In a previous course we were able to recontruct the function using data fitting, but we needed prior knowledge of the function. Let’s see if we can do it without any prior knowledge using a shallow network with 10, 100, and 1000 neurons in the hidden layer. Deep networks with hidden layers of size (10, 10) and (32, 32) are also included to compare depth vs width.

The networks are defined below:

model10 = ShallowNetwork(1,10,1)
model100 = ShallowNetwork(1,100,1)
model1000 = ShallowNetwork(1,1000,1)
model10_10 = DeepNetwork(1,10,10,1)
model_32_32 = DeepNetwork(1,32,32,1)

After training the networks, we can plot the results and see how well the networks fit the data. Later sections will explain how to train a neural network, for now we’ll focus on the results.

They all aproximate the function pretty well, however this makes it hard to tell them appart. Instead let’s look at the error for each model.

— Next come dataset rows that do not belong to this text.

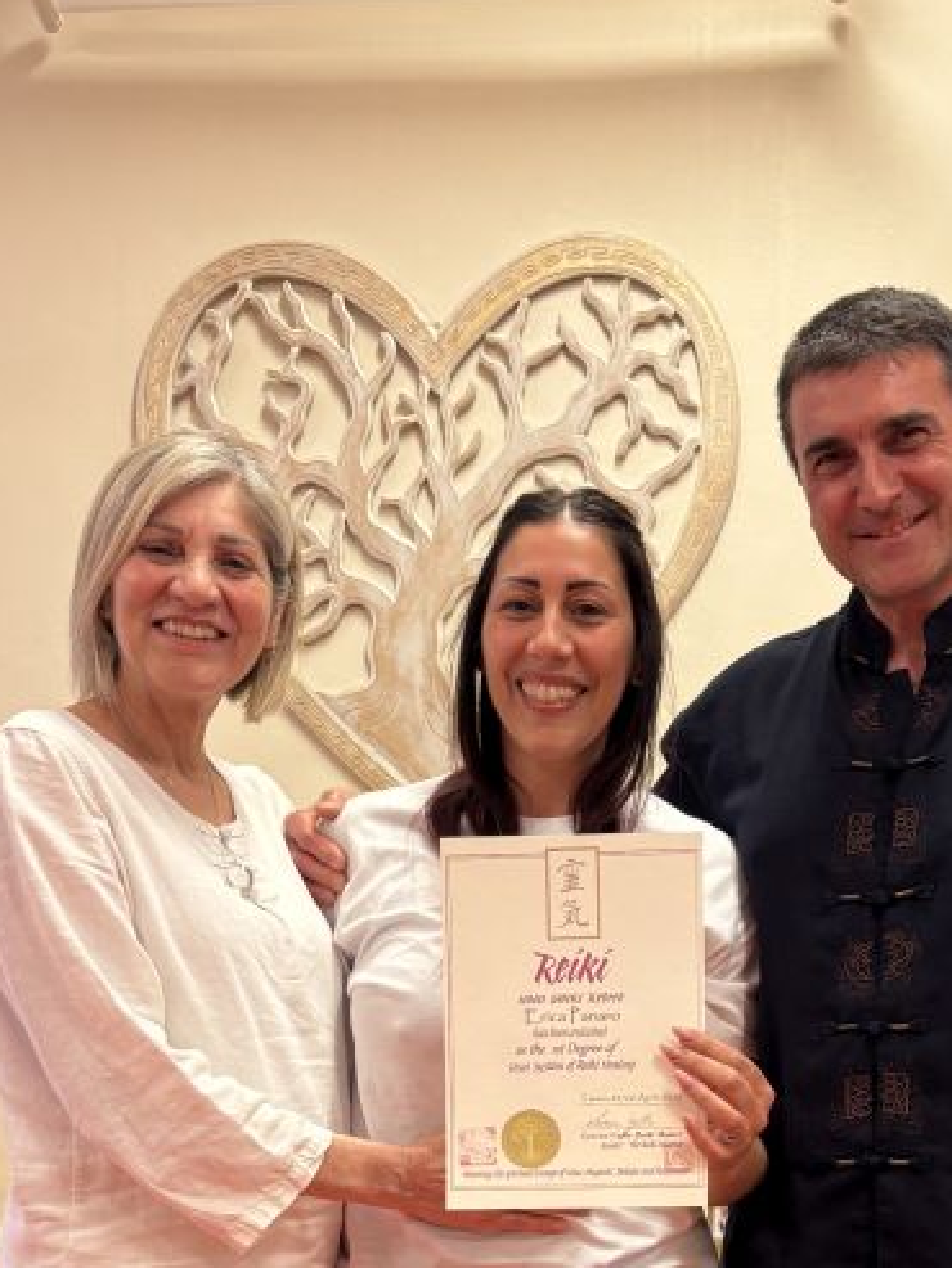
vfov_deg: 32.3
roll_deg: -0.8
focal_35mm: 54
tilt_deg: -4.4
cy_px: 1309
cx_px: 646
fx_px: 1979
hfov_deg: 26.9
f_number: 1.6
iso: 125
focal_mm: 5.96
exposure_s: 1/50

We can see that the error doesn’t necesarily decrease as the number of neurons increases. The shallow network with just 100 neurons has the lowest error, while the network with 1000 neurons has the second highest error. Sometimes, adding more neurons can actually increase the error. There are many possible reasons for this, which are discussed in a later section.

Neural Networks are a very powerful tool when trying to estimate the underlying function of a dataset. Finding the right architecture for a neural network can be a difficult task, and is often a trial and error process. Regardless, they have a high estimation potential, but good practices are needed to harness their full power.